Bounding box coordinate data:
BEGIN

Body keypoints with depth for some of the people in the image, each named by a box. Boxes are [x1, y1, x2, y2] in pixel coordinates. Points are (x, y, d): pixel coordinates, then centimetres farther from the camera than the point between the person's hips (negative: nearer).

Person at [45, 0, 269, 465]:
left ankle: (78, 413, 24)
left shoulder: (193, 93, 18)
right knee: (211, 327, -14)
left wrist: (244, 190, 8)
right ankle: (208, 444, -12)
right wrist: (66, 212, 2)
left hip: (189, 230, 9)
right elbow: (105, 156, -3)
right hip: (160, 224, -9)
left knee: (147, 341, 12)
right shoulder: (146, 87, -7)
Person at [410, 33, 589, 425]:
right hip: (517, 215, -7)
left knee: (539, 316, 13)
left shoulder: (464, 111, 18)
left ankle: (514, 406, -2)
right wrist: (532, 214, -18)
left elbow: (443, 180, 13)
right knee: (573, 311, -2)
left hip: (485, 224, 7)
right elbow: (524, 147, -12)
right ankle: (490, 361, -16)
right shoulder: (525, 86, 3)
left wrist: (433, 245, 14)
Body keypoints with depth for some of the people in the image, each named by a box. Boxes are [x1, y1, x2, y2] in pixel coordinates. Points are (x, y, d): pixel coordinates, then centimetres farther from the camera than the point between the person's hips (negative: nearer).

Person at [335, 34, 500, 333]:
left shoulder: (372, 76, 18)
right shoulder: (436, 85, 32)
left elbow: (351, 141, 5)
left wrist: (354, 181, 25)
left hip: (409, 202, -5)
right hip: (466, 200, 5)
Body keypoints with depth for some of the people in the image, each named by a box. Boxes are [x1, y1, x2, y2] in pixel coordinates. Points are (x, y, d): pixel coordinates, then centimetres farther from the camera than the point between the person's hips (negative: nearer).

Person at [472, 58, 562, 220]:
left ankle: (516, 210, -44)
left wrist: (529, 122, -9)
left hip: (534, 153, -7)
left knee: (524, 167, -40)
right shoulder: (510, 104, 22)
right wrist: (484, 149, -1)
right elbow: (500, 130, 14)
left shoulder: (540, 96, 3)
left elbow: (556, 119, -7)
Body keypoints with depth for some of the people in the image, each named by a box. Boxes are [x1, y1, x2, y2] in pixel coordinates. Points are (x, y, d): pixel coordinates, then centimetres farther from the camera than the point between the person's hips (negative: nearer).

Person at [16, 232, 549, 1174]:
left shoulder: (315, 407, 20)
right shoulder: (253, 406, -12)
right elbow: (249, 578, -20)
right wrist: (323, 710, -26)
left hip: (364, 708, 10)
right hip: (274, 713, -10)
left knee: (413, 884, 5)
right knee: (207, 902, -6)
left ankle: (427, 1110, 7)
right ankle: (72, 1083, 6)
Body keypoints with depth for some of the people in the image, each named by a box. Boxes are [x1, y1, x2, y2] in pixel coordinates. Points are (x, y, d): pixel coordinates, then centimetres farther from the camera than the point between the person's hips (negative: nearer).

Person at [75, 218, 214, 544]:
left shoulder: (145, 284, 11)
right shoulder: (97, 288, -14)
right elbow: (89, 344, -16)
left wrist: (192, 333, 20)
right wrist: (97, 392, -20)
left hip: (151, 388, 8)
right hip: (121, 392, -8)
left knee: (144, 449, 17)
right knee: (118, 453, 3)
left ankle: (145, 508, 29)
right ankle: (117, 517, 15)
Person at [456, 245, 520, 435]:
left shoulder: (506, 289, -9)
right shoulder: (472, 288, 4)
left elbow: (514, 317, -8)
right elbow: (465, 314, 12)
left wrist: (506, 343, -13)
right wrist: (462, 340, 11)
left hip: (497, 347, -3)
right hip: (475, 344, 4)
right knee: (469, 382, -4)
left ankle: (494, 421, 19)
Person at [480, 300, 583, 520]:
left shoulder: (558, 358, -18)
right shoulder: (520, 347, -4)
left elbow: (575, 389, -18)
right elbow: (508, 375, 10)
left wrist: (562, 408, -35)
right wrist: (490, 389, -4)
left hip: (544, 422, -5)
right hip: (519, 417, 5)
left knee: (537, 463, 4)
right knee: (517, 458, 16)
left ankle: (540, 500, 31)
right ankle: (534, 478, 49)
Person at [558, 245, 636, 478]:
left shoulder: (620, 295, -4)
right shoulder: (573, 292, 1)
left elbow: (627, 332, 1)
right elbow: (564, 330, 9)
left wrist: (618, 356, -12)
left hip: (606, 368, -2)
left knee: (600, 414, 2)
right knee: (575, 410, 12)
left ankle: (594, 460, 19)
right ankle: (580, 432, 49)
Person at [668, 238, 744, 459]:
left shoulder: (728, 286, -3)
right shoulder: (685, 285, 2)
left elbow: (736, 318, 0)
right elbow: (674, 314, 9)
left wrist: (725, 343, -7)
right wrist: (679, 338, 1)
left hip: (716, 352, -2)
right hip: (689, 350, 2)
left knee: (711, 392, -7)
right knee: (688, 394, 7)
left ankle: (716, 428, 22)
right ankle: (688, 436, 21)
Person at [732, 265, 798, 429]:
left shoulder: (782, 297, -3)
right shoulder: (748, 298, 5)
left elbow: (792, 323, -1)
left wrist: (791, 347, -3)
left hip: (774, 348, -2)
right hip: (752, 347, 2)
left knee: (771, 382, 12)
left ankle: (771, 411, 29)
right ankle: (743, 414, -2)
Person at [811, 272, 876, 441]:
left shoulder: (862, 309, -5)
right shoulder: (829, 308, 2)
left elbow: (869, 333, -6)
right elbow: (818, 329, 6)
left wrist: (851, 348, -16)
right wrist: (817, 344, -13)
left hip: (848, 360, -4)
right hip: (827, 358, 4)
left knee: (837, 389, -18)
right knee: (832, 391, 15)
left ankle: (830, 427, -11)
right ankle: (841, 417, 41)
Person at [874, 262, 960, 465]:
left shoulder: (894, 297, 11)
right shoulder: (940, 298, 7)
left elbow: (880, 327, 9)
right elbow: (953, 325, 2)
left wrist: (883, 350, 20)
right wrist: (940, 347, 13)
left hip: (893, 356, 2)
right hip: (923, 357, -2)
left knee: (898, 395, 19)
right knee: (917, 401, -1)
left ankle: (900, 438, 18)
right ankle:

END

Reproduce every line of the entries above, without changing anything.

→ **Output**
Body keypoints with depth for some of the people in the image, each named by a box. Boxes are [x1, y1, x2, y2] in pixel coordinates. Points are (x, y, d): pixel coordinates, then centimetres farther from the camera than the point between the person's hips (negative: nearer).

Person at [45, 0, 269, 465]:
left ankle: (78, 413, 24)
left shoulder: (193, 93, 18)
right knee: (211, 327, -14)
left wrist: (244, 190, 8)
right ankle: (208, 444, -12)
right wrist: (66, 212, 2)
left hip: (189, 230, 9)
right elbow: (105, 156, -3)
right hip: (160, 224, -9)
left knee: (147, 341, 12)
right shoulder: (146, 87, -7)
Person at [410, 33, 589, 425]:
right hip: (517, 215, -7)
left knee: (539, 316, 13)
left shoulder: (464, 111, 18)
left ankle: (514, 406, -2)
right wrist: (532, 214, -18)
left elbow: (443, 180, 13)
right knee: (573, 311, -2)
left hip: (485, 224, 7)
right elbow: (524, 147, -12)
right ankle: (490, 361, -16)
right shoulder: (525, 86, 3)
left wrist: (433, 245, 14)
Body keypoints with depth for some of the people in the image, each named by a box. Boxes are [x1, y1, x2, y2] in pixel coordinates. Points are (x, y, d): pixel coordinates, then centimetres farther from the camera than the point between the person's hips (negative: nearer).

Person at [335, 34, 500, 333]:
left shoulder: (372, 76, 18)
right shoulder: (436, 85, 32)
left elbow: (351, 141, 5)
left wrist: (354, 181, 25)
left hip: (409, 202, -5)
right hip: (466, 200, 5)
Body keypoints with depth for some of the people in the image, each named by a box. Boxes are [x1, y1, x2, y2] in pixel coordinates. Points are (x, y, d): pixel coordinates, then centimetres farther from the camera than the point between the person's hips (negative: nearer).

Person at [472, 58, 562, 220]:
left ankle: (516, 210, -44)
left wrist: (529, 122, -9)
left hip: (534, 153, -7)
left knee: (524, 167, -40)
right shoulder: (510, 104, 22)
right wrist: (484, 149, -1)
right elbow: (500, 130, 14)
left shoulder: (540, 96, 3)
left elbow: (556, 119, -7)
Body keypoints with depth for some of the people in the image, each named by a box. Boxes are [x1, y1, x2, y2] in pixel coordinates. Points are (x, y, d): pixel coordinates, then centimetres farther from the camera than the point between the person's hips (negative: nearer).

Person at [16, 232, 549, 1174]:
left shoulder: (315, 407, 20)
right shoulder: (253, 406, -12)
right elbow: (249, 578, -20)
right wrist: (323, 710, -26)
left hip: (364, 708, 10)
right hip: (274, 713, -10)
left knee: (413, 884, 5)
right knee: (207, 902, -6)
left ankle: (427, 1110, 7)
right ankle: (72, 1083, 6)
Body keypoints with depth for some of the people in the image, each named by a box. Boxes are [x1, y1, x2, y2] in pixel coordinates. Points are (x, y, d): pixel coordinates, then centimetres farther from the camera than the point between the person's hips (negative: nearer).

Person at [75, 218, 214, 544]:
left shoulder: (145, 284, 11)
right shoulder: (97, 288, -14)
right elbow: (89, 344, -16)
left wrist: (192, 333, 20)
right wrist: (97, 392, -20)
left hip: (151, 388, 8)
right hip: (121, 392, -8)
left knee: (144, 449, 17)
right knee: (118, 453, 3)
left ankle: (145, 508, 29)
right ankle: (117, 517, 15)
Person at [456, 245, 520, 435]:
left shoulder: (506, 289, -9)
right shoulder: (472, 288, 4)
left elbow: (514, 317, -8)
right elbow: (465, 314, 12)
left wrist: (506, 343, -13)
right wrist: (462, 340, 11)
left hip: (497, 347, -3)
right hip: (475, 344, 4)
right knee: (469, 382, -4)
left ankle: (494, 421, 19)
Person at [480, 300, 583, 520]:
left shoulder: (558, 358, -18)
right shoulder: (520, 347, -4)
left elbow: (575, 389, -18)
right elbow: (508, 375, 10)
left wrist: (562, 408, -35)
right wrist: (490, 389, -4)
left hip: (544, 422, -5)
right hip: (519, 417, 5)
left knee: (537, 463, 4)
right knee: (517, 458, 16)
left ankle: (540, 500, 31)
right ankle: (534, 478, 49)
Person at [558, 245, 636, 478]:
left shoulder: (620, 295, -4)
right shoulder: (573, 292, 1)
left elbow: (627, 332, 1)
right elbow: (564, 330, 9)
left wrist: (618, 356, -12)
left hip: (606, 368, -2)
left knee: (600, 414, 2)
right knee: (575, 410, 12)
left ankle: (594, 460, 19)
right ankle: (580, 432, 49)
Person at [668, 238, 744, 459]:
left shoulder: (728, 286, -3)
right shoulder: (685, 285, 2)
left elbow: (736, 318, 0)
right elbow: (674, 314, 9)
left wrist: (725, 343, -7)
right wrist: (679, 338, 1)
left hip: (716, 352, -2)
right hip: (689, 350, 2)
left knee: (711, 392, -7)
right knee: (688, 394, 7)
left ankle: (716, 428, 22)
right ankle: (688, 436, 21)
Person at [732, 265, 798, 429]:
left shoulder: (782, 297, -3)
right shoulder: (748, 298, 5)
left elbow: (792, 323, -1)
left wrist: (791, 347, -3)
left hip: (774, 348, -2)
right hip: (752, 347, 2)
left knee: (771, 382, 12)
left ankle: (771, 411, 29)
right ankle: (743, 414, -2)
Person at [811, 272, 876, 441]:
left shoulder: (862, 309, -5)
right shoulder: (829, 308, 2)
left elbow: (869, 333, -6)
right elbow: (818, 329, 6)
left wrist: (851, 348, -16)
right wrist: (817, 344, -13)
left hip: (848, 360, -4)
right hip: (827, 358, 4)
left knee: (837, 389, -18)
right knee: (832, 391, 15)
left ankle: (830, 427, -11)
right ankle: (841, 417, 41)
Person at [874, 262, 960, 465]:
left shoulder: (894, 297, 11)
right shoulder: (940, 298, 7)
left elbow: (880, 327, 9)
right elbow: (953, 325, 2)
left wrist: (883, 350, 20)
right wrist: (940, 347, 13)
left hip: (893, 356, 2)
right hip: (923, 357, -2)
left knee: (898, 395, 19)
right knee: (917, 401, -1)
left ankle: (900, 438, 18)
right ankle:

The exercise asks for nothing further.